小学生男子の価値観では、給食を誰よりも早く食べ終えるのはカッコよく、正義だった。しかし同時に、それを言っちゃうのは野暮で、悪ですらあった。みんながそれを直感的に理解していたはずなのだ。口に出すことで失われる価値——粋という概念が、給食早食いには極めて幼稚かつ高度に宿っている。
あの小学生にもその誇りが受け継がれていると良い。俺はそう思って、さらに歩くテンポを上げた。バーイセコ。バーイセコ。バーイセコ。けして走ってはいけない。だって、走るなんてダサいじゃないか。
ギネス記録に挑戦している人はダサい。すごいけど、すごさを遥かに凌ぐ勢いでダサい。同じように、F1ドライバーも、競馬の騎手も、オリンピック選手も、本当はみんな途方もなくダサいのだ。彼らが讃えられるのは、彼らの必死な姿勢の中に、何者にも構わず走る子供の姿を見出しているからではないのか。
だからこそ、大人は走ってはいけない。
一番になりたいなら、一番になりたいからこそ、黙って早歩きするべきだ。
03:21.42
駅が近い。人通りも多くなってきたのが分かる。
今のところ、ゴーストに追い抜かれそうな気配はない。つまり、現時点での最速タイムを更新しているということだ。駅までのルートにおいて、横断歩道を渡らなくてはいけないタイミングは二度ある。その、一つ目の横断歩道が前方に迫っていた。

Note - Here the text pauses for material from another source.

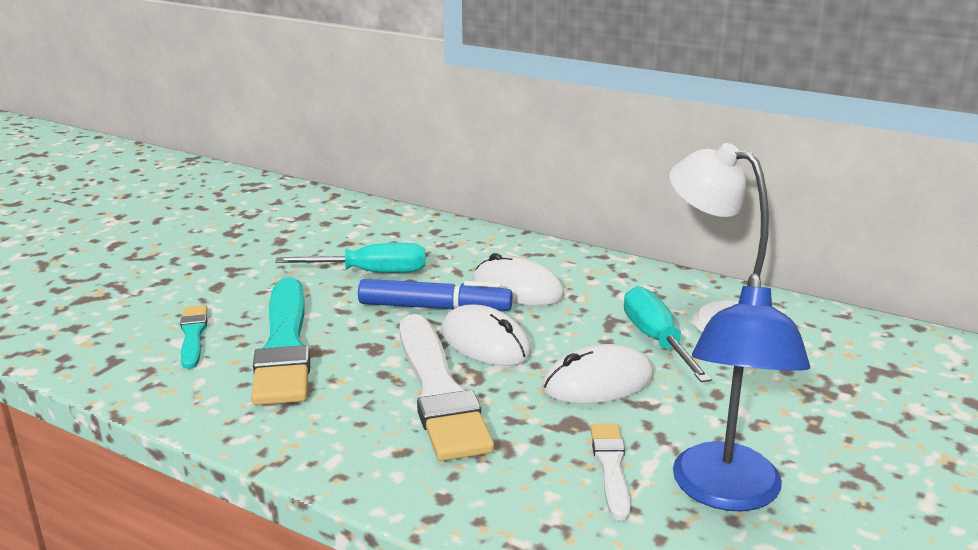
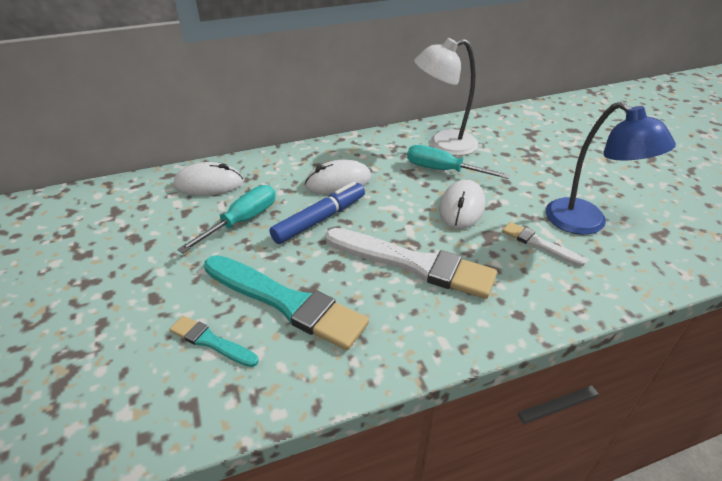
camera: 50 degrees left, 15 degrees up
(485, 342) = (381, 221): white mouse -> white mouse (209, 183)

出勤とマラソンの違いは二つある。まず一つに、出勤ルートには信号機があるが、マラソンにはないこと。もう一つに、マラソンは疲労の果てにゴールが待っているが、出勤はゴールしてからが果てしない疲労の始まりだということだ。まあとにかく、この信号機というものが厄介だ。赤信号に長々と足止めされれば下位に転落することもありうる。
俺は横断歩道の向こうに焦点を合わせた。
信号の色は——青。
今日は運が良かった。歩道を渡ったのち、ちらりと背後を見やる。運悪く赤信号と鉢合わせた過去の俺のゴーストたちが重なりあって立ち尽くしているのが見えた。
06:12.51
駅まで、直線距離にして約百メートル。このまま行けば自己ベスト更新はまず間違いないだろう。しかし気を緩めるわけには行かない。最後の横断歩道が待ち構えている。そこにそびえる信号機の色次第で、俺の明暗が分けられるといって良い。
角を曲がれば横断歩道はわずか二十メートルほど先だ。なるべく軌跡が直角を描くように曲がってから、視線の先に見える光の色に目を凝らした。
青い。
俺の目が間違っていなければ、確かに歩行者用信号機は燦々と青く輝いている。いける。このまま行けば、ベストタイムを十秒以上更新することができる。
そう直感して足を踏み出した瞬間、恐れていたことが起こった。青い光が明滅し始めたのだ。